Sri Lanka’s conglomerates with finance company subsidiaries could face pressure on their leverage and thereby their credit ratings as the finance companies’ growth amid weak operating conditions may demand increased support from the parents, which may have to be met with fresh debt.
According to a new report by Fitch Ratings, which looked at the companies with finance company subsidiaries, the rating agency said these parent companies would face a rise in Fitch Rating’s adjusted debt due to medium term asset growth in the current weak operating environment, which in turn pressure the parent company earnings.
“An aggressively expanding financial service subsidiary in a weak operating environment such as Sri Lanka could increase a corporate parent’s adjusted debt and pressure the parent’s rating,” said Nadika Ranasinghe, co-author of the report.
The rating agency took Singer Sri Lanka PLC, Abans PLC and Dialog Axiata PLC as parent companies with financial services subsidiaries as part of their study and assumed 10 percent growth in their assets in the medium term on average for a year.
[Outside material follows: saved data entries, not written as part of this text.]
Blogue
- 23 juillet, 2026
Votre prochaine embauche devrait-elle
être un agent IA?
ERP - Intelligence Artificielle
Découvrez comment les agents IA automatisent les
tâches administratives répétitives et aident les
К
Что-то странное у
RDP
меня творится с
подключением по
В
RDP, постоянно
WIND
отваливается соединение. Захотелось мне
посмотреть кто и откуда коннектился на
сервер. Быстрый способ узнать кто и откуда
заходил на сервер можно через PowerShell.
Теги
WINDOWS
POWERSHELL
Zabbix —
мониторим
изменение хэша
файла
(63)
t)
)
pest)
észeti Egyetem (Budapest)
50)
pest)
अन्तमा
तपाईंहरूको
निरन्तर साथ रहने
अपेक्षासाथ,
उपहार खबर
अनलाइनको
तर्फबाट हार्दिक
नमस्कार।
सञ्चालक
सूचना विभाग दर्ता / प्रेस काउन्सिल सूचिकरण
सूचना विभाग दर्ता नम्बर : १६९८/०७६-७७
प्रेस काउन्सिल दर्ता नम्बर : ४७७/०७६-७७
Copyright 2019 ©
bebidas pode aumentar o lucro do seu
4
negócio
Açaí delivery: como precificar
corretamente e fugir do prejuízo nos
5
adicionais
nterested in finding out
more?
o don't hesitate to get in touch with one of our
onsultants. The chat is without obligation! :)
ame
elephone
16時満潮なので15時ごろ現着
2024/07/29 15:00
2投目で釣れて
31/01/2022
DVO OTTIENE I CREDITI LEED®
The ratings agency said while a growth in assets significantly above their expectations could pressure Singer’s and Abans’ ratings, Dialog’s rating should remain due to its higher debt headroom.
“Singer is potentially the most affected as its financial services subsidiary, Singer Finance (Lanka) PLC, has a large asset base from strong loan growth in the last few years,” Fitch Ratings said.
The rating agency forecasted 11 percent growth on average in their assets base from FY22 to FY25 compared with 9 percent annual average growth in the past three years.
Fitch estimates this growth in assets amid the weak operating environment could add Singer Sri Lanka PLC an adjusted debt of around Rs.11 billion to Rs.12 billion to the parent’s corporate leverage ratio.
Fitch’s corporate rating criterion de-consolidates the financial services subsidiary from the parent when calculating the parent’s credit metrics.
However, for financial services operations, which are considered strategic to the corporate parent, the rating agency assumes a hypothetical capital infusion from the parent into the financial services subsidiary when calculating their adjusted leverage.
“The capital infusion size is based on our assessment of the subsidiary’s self- sustaining capital structure, considering its asset-quality and funding risks, and its reported debt/tangible equity ratio”, Fitch added.
Therefore, higher growth in assets than the expectations or the faster erosion of capital buffers due to the higher operating and credit costs amid a weak operating environment could increase the implied capital infusion required from the parent.
Meanwhile, for Abans PLC, Fitch said the firm’s balance sheet is already stretched due to a real estate project and any additional burden from its finance company subsidiary could pressure their ratings. “However Abans’ leverage should ease if its plan to sell Abans Finance PLC materialises,” Fitch added.
Last September, Softlogic group announced a plan to acquire Abans Finance and to merge with Softlogic Finance.
Dialog Axiata PLC, on the contrary has more debt headroom should its finance company subsidiary, Dialog Finance PLC, requires support and therefore does not pose any pressure on its parent’s rating.
Sri Lanka’s finance companies have been undergoing a period of low growth, higher non-performing loans and low profits compared to their banking sector counterparts, and their woes exacerbated since last year due to pandemic induced headwinds.